How often should the maintenance plan be updated?
It is recommended to conduct an annual review of the maintenance plan, and to update it upon any material change — installation of a new system, a renovation, a change in the use of a space, or a change of vendor. The log itself is updated after every action. A plan that has not been updated for years is a warning sign — reality has changed, the plan has not.
What is the difference between SI 1525 and ordinary preventive maintenance?
Preventive maintenance is the approach — to address things before they break down. SI 1525 is the orderly framework that defines what is documented, at what frequency, and what the documentation includes. You can do preventive maintenance without a standard, but without a documented framework it is hard to prove compliance to an insurance company, a fire authority, or a court.
Can a maintenance log be kept manually, or is a computerized system required?

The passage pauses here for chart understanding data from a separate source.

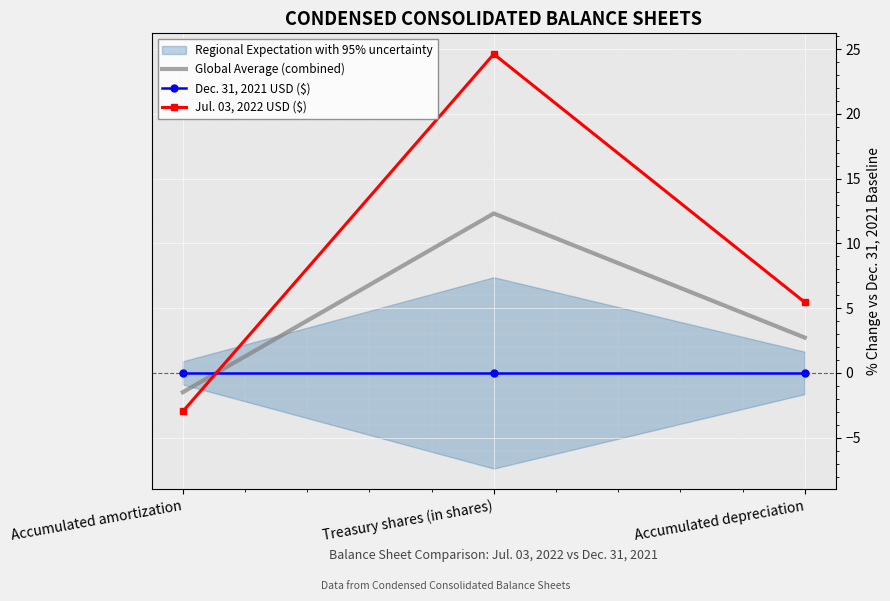

At which label does Dec. 31, 2021 USD ($) reach its minimum?

Accumulated amortization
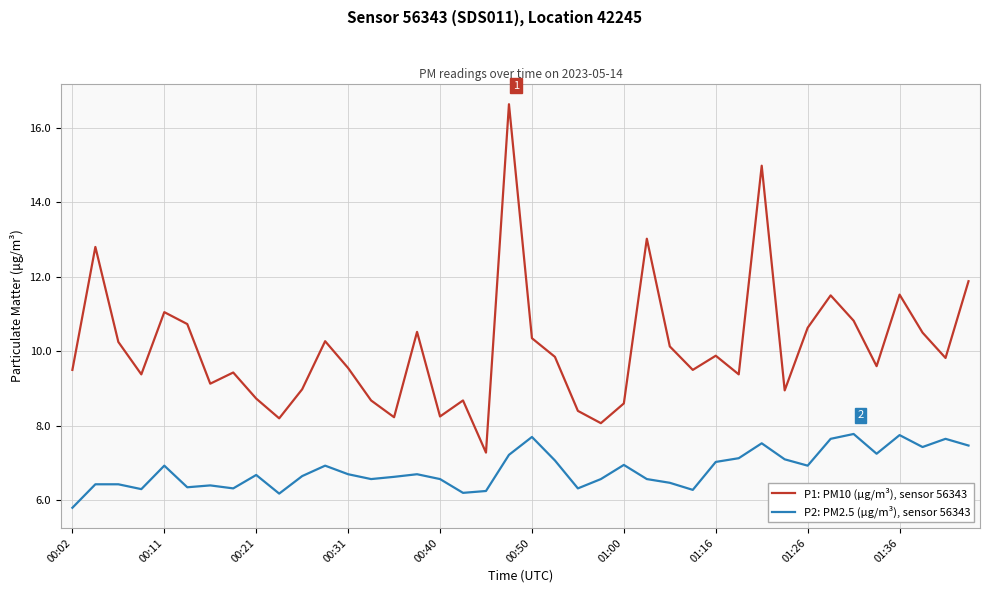

Rank the series by their average value, from lowest to highest.

P2: PM2.5 (µg/m³), sensor 56343, P1: PM10 (µg/m³), sensor 56343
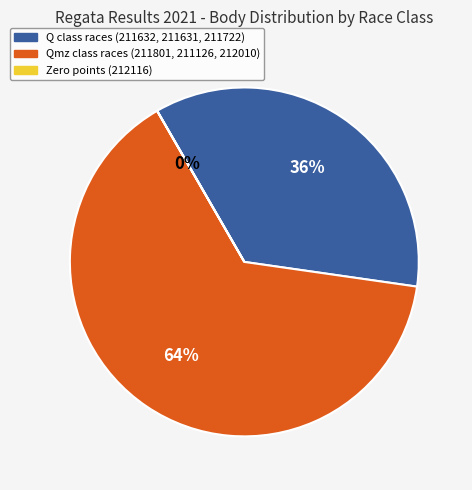

To the nearest percent, what is the difference between the largest and smallest slice percentages?

64%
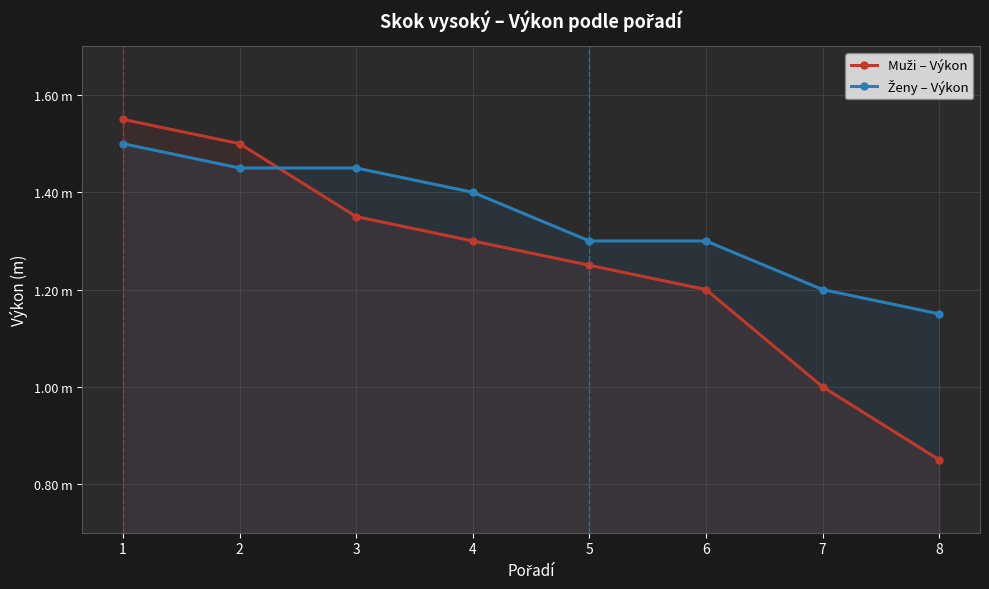

What is the difference between the highest and lowest values at 7?

0.2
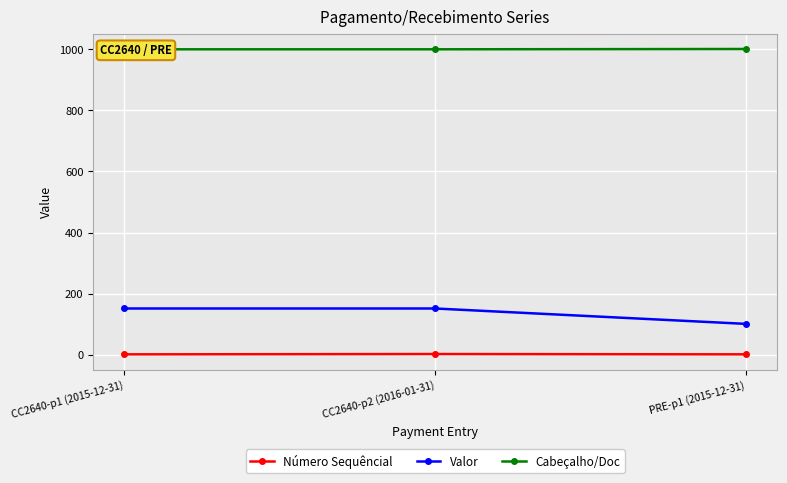

What are all the series names shown in the legend?

Número Sequêncial, Valor, Cabeçalho/Doc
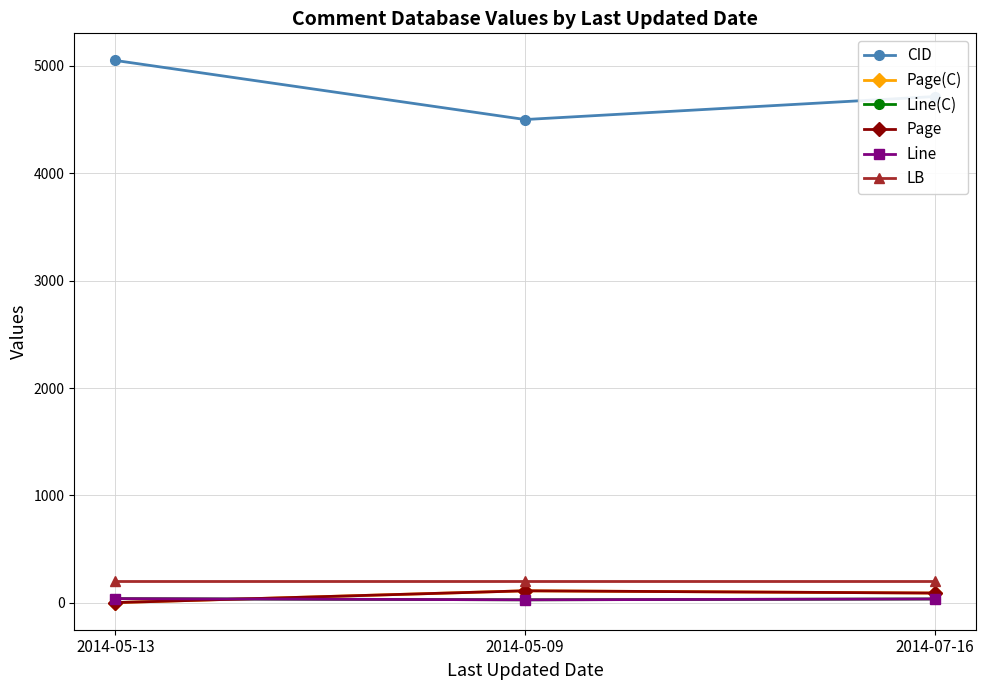

Does the chart have visible grid lines?

Yes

The standard does not mandate a computerized system — a manual log is fine, provided it is orderly, legible, complete with the performer's details and date, and protected against loss. In practice, a computerized log (even an orderly spreadsheet, and not necessarily a full CMMS) is far preferable: it enables expiry reminders, storage of approval scans, and an instant report for an inspection.
What do you do when an inspection finding remains open and untreated?
An open finding that is documented — and where its handling is also documented, even if postponed for a justified reason with a timeline — is immeasurably better than a finding that was not documented at all. The most serious thing is a finding that is known but has no follow-up documentation whatsoever. In the event of an incident, the 'we knew and did nothing' without documentation is the basis for the greatest legal liability.